Ponto prévio: sim, nas democracias, o povo é soberano. E uma boa parte do povo anda com medo do futuro (e dos “outros”) um pouco por todo o lado.
No quartel-general do partido SPD em Potsdam, Alemanha, ontem ao final do dia respirou-se de alívio. Muitas sondagens davam como possível uma vitória do AfD, de extrema-direita, no estado de Brandenburgo mas isso não veio a confirmar-se. Mesmo em termos simbólicos esse teria sido um momento muito marcante não só para a Alemanha mas para toda a União Europeia.
Foi em Potsdam que, entre 17 de julho e 2 de agosto de 1945, se definiu a ordem mundial pós-guerra. Estaline, Harry Truman e Churchill (substituído a meio pelo trabalhista Clement Attlee, que entretanto venceu as eleições em Inglaterra) encontraram-se ali para, na Conferência de Potsdam, construírem sobre as ruínas do imperialismo nazi. Brandenburgo é o estado que rodeia a capital da Alemanha, Berlim, fez parte da RDA e desde a reunificação, em 1990, foi sempre governado pelos sociais-democratas do SPD. Nas eleições deste domingo a vitória foi tangencial: o partido do chanceler Olaf Scholz teve 30,9% dos votos e o AfD 29,2%. Ambos aumentaram em relação às eleições de 2019 e cantaram vitória (os líderes do partido de extrema-direita falaram de um “enorme sucesso”). As eleições foram muito participadas (há cinco anos votaram 61% dos eleitores e agora 73%) e o voto útil parece ter tido um papel muito importante nos resultados finais. Segundo a agência Reuters, cerca de três quartos dos que votaram no SPD não o fizeram com grande convicção mas sim com o objetivo de afastar a AfD do primeiro lugar. Recorde-se que no início deste mês, a AfD venceu mesmo as eleições estaduais na Turíngia e ficou em segundo na Saxónia.

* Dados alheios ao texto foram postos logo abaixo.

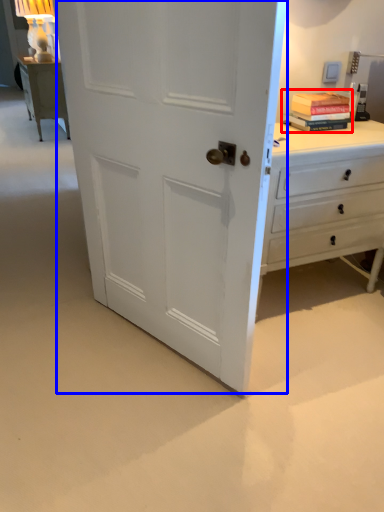
Question: Which point is further to the camera, book (highlighted by a red box) or door (highlighted by a blue box)?

Choices:
 (A) book
 (B) door

Answer: (A)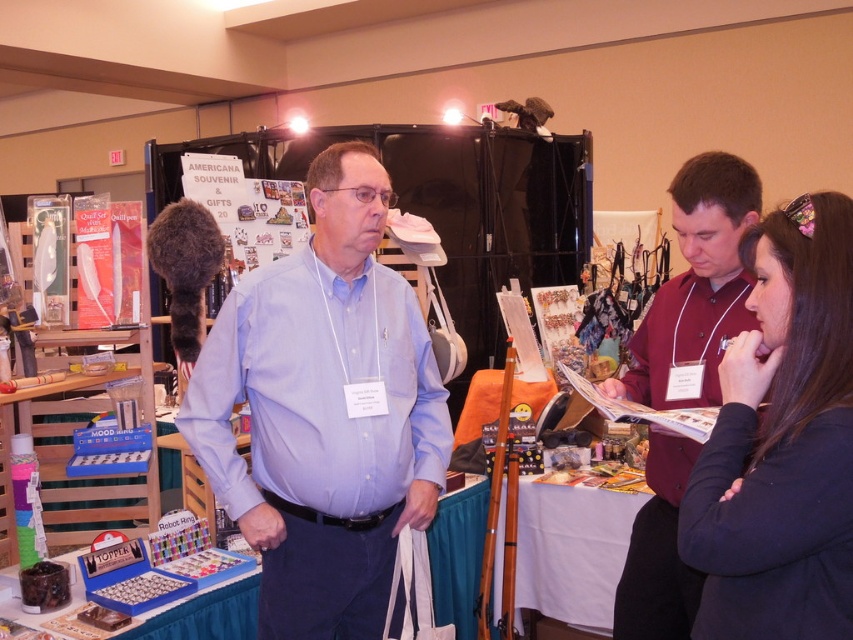
How distant is dark blue sweater at center from maroon button-up shirt at center?

dark blue sweater at center and maroon button-up shirt at center are 14.56 inches apart.

Is dark blue sweater at center behind maroon button-up shirt at center?

That is False.

Identify the location of dark blue sweater at center. (781, 442).

Identify the location of dark blue sweater at center. This screenshot has width=853, height=640. (781, 442).

Who is positioned more to the right, light blue shirt at center or dark blue sweater at center?

From the viewer's perspective, dark blue sweater at center appears more on the right side.

Looking at this image, between light blue shirt at center and dark blue sweater at center, which one has more height?

light blue shirt at center is taller.

You are a GUI agent. You are given a task and a screenshot of the screen. Output one action in this format:
    pyautogui.click(x=<x>, y=<y>)
    Task: Click on the light blue shirt at center
    The image size is (853, 640).
    Given the screenshot: What is the action you would take?
    coord(323,412)

This screenshot has width=853, height=640. I want to click on light blue shirt at center, so click(x=323, y=412).

Is light blue shirt at center to the left of maroon button-up shirt at center from the viewer's perspective?

Yes, light blue shirt at center is to the left of maroon button-up shirt at center.

Does light blue shirt at center appear on the right side of maroon button-up shirt at center?

Incorrect, light blue shirt at center is not on the right side of maroon button-up shirt at center.

Does point (296, 282) come in front of point (752, 216)?

No, it is behind (752, 216).

The width and height of the screenshot is (853, 640). Identify the location of light blue shirt at center. (323, 412).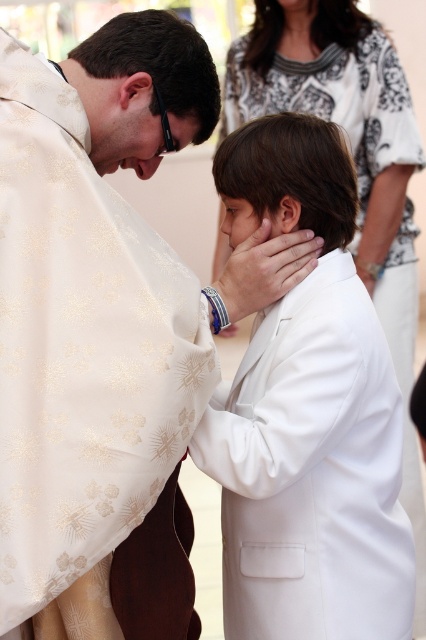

As próximas eleições gerais no país mais populoso e com a economia mais forte da União Europeia estão marcadas para o final de setembro de 2025.
Um pouco por todo o mundo democrático há um tema que tem um grande impacto nos resultados eleitorais e na subida dos partidos populistas conservadores e de extrema-direita: a imigração. Esse é, aliás, um dos assuntos sempre presentes na renhida campanha eleitoral que opõe, nos EUA, Kamala Harris e Donald Trump (que aposta forte na retórica anti-imigração).
Para não cairmos num mundo de nacionalismos fechados, hostis e egoístas – num momento em que na ONU se fala de “multilateralismo” e de uma “Pacto para o Futuro” – a integração social e económica dos imigrantes é um dos grandes desafios do nosso tempo. Também em Portugal, onde, como nunca antes, se levantam vozes contra a “imigração excessiva” (esse é mesmo o mote de uma “manifestação contra a imigração descontrolada e a insegurança nas ruas” convocada pelo Chega para o próximo sábado, 28, em Lisboa).
No recentemente divulgado Relatório de Migrações e Asilo 2023 (feito pela AIMA, Agência para a Integração, Migrações e Asilo) dava-se conta de que têm autorização de residência em Portugal 1 044 606 cidadãos estrangeiros (um aumento de 33,6% em comparação com 2022). E um estudo recente da Faculdade de Economia da Universidade do Porto afirmava que é preciso que esse número aumente ainda mais nos próximos anos para garantir o crescimento da economia nacional, contrariando a ideia de que os imigrantes “empurram os nacionais para fora do mercado de trabalho” e sublinhando que “uma economia mais dinâmica e um maior nível de vida pressupõem que Portugal se organize para acolher um fluxo ainda maior de imigrantes no futuro de forma controlada.” O grande desafio é mesmo dar condições dignas de vida aos que chegam a Portugal para trabalhar (e aí, a habitação é um dos grandes problemas). Sem medos injustificados e com esperança no futuro de todos.